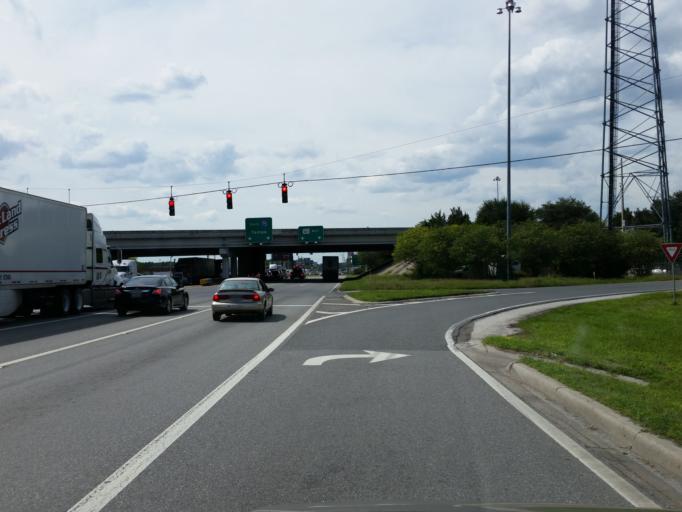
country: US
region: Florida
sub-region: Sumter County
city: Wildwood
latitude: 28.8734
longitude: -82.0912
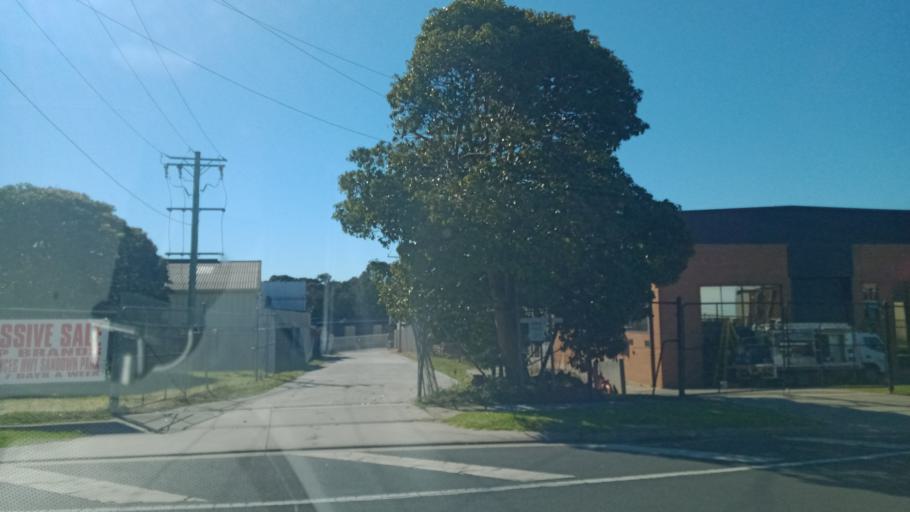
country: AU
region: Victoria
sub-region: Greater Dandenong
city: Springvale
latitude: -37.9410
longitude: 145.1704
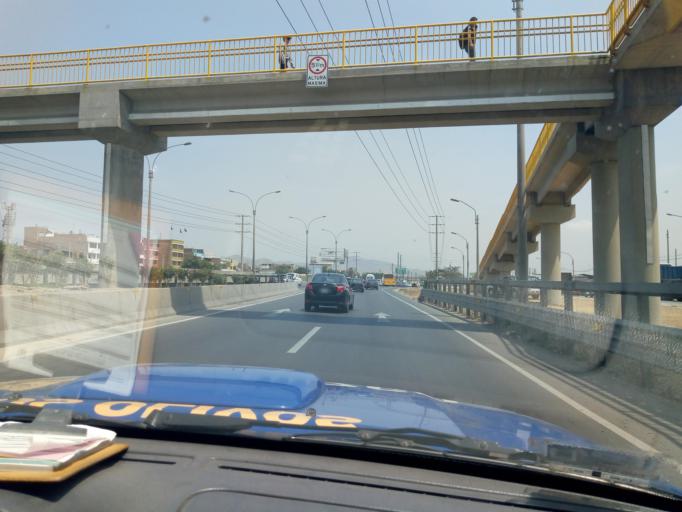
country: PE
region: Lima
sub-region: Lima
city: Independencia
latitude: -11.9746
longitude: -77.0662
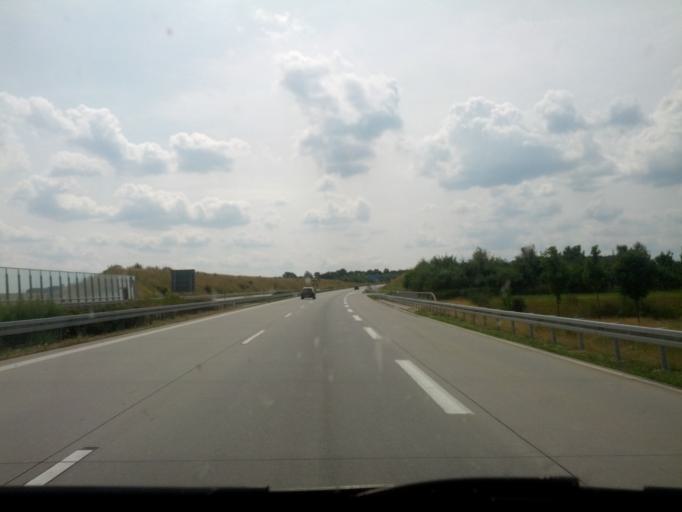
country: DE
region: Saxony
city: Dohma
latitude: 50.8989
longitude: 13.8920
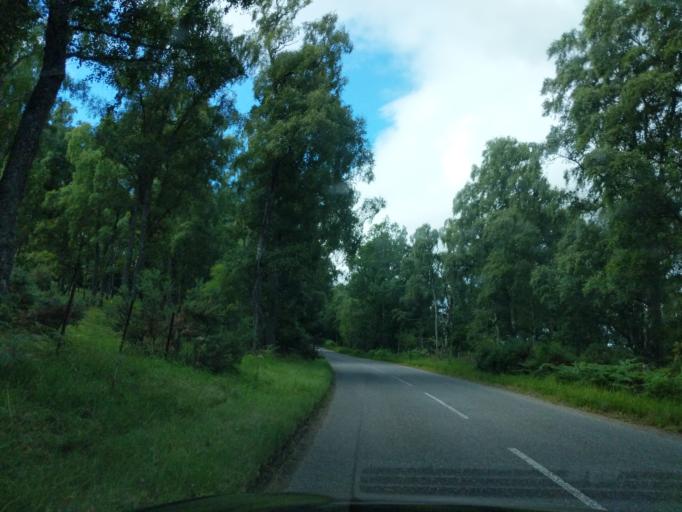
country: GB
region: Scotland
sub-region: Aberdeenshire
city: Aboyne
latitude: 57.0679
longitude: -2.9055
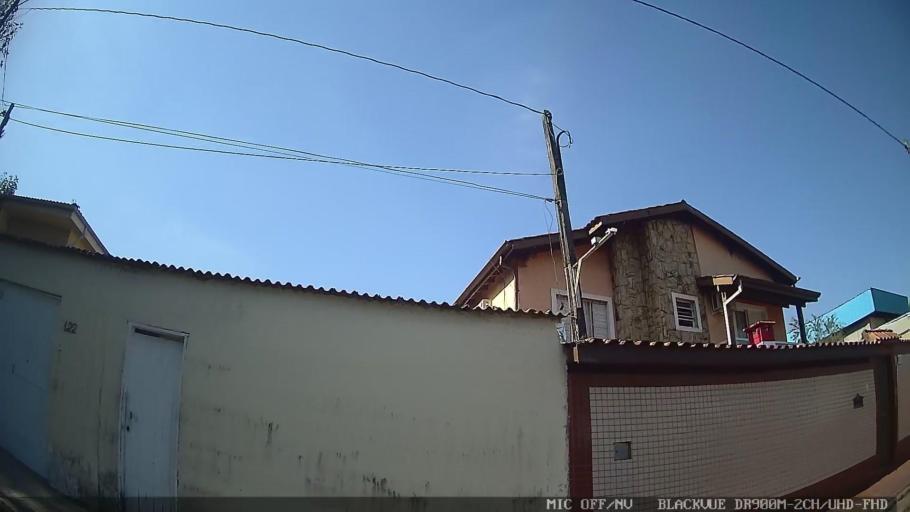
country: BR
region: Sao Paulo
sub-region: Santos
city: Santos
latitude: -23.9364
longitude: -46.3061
+ + + + + + +
Task description — Return every line of the records above verbatim, from the first to the last, and leave out the picture lines.

Output —
country: US
region: Florida
sub-region: Sumter County
city: Wildwood
latitude: 28.8734
longitude: -82.0912
country: AU
region: Victoria
sub-region: Greater Dandenong
city: Springvale
latitude: -37.9410
longitude: 145.1704
country: PE
region: Lima
sub-region: Lima
city: Independencia
latitude: -11.9746
longitude: -77.0662
country: DE
region: Saxony
city: Dohma
latitude: 50.8989
longitude: 13.8920
country: GB
region: Scotland
sub-region: Aberdeenshire
city: Aboyne
latitude: 57.0679
longitude: -2.9055
country: BR
region: Sao Paulo
sub-region: Santos
city: Santos
latitude: -23.9364
longitude: -46.3061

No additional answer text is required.